Neither did Talbot. The very idea of separating yourself in two, of your consciousness leaving your body, voluntarily, pressed all the wrong buttons in him; yet here he was asking stupid questions because he was trying to do his job. He sucked in a long breath and once again said, ‘John, during astral travel, can you go backwards in time?’
There was a pause while John pondered, and Talbot could hear the cogs whirring. ‘I don’t see why not.’
‘Have you experienced it, or known of it, in any case study?’ Knuckle him down to specifics, Talbot thought.
‘Well … no, but I imagine it’s possible. The human psyche is very complex, and when one travels through the astral plane, all manner of phenomena may manifest. Many people have accessed information regarding the past and future.’
‘Ah, so it can be done.’ At last.
‘Of course!’ His tone was indignant.
‘So, someone can astral travel back in time and interact with someone in the past.’
John’s voice turned pompous. ‘I spoke with a man once who witnessed Nero burning Rome …’
‘Did he speak with him? Did they have a conversation?’
‘Your questions imply that you’ve been experiencing etheric projection, and not true astral travel at all.’
‘You didn’t answer my question.’ Talbot unclenched his fingers; they were aching. He hadn’t realised how much force he was putting into his fist. Perhaps psychic John could feel the energy of him hitting him square on the chin through the astral plane; he certainly hoped so.

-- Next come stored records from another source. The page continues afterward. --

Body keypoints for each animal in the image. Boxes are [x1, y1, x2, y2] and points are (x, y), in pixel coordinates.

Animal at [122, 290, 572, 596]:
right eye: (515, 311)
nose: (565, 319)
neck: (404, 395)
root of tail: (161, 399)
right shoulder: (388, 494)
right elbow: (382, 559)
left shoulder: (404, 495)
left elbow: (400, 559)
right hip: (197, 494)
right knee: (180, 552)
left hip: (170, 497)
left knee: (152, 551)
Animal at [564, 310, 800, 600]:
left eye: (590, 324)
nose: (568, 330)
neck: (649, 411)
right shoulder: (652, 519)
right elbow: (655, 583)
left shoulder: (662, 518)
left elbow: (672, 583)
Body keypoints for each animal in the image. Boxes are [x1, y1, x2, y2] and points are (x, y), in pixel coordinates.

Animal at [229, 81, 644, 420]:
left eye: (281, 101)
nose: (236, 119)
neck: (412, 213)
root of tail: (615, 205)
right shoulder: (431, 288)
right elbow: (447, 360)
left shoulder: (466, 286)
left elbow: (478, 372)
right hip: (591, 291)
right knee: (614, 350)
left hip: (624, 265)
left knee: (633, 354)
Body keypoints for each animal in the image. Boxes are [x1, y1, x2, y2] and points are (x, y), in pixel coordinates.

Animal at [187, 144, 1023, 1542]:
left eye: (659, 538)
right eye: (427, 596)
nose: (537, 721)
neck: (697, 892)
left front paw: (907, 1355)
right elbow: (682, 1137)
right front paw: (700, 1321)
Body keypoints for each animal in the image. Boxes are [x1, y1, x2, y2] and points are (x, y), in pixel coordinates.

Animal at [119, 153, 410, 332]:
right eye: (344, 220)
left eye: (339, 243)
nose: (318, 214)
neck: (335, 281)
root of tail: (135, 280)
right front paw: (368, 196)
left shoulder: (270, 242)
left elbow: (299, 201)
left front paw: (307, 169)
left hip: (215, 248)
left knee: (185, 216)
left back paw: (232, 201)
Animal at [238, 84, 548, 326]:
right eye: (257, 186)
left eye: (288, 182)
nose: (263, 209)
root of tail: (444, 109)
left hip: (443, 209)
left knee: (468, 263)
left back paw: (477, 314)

‘It sounds like you require a full consultation, a private sitting, Mr Talbot, to help process the phenomena you have been encountering.’
He sighed as if Talbot were a lost soul. ‘Where shall I send the bill for today’s session?’
‘Surrey Constabulary, accounts department, and put it for the attention of Detective Inspector Talbot; you’ve been helping the police with their enquiries.’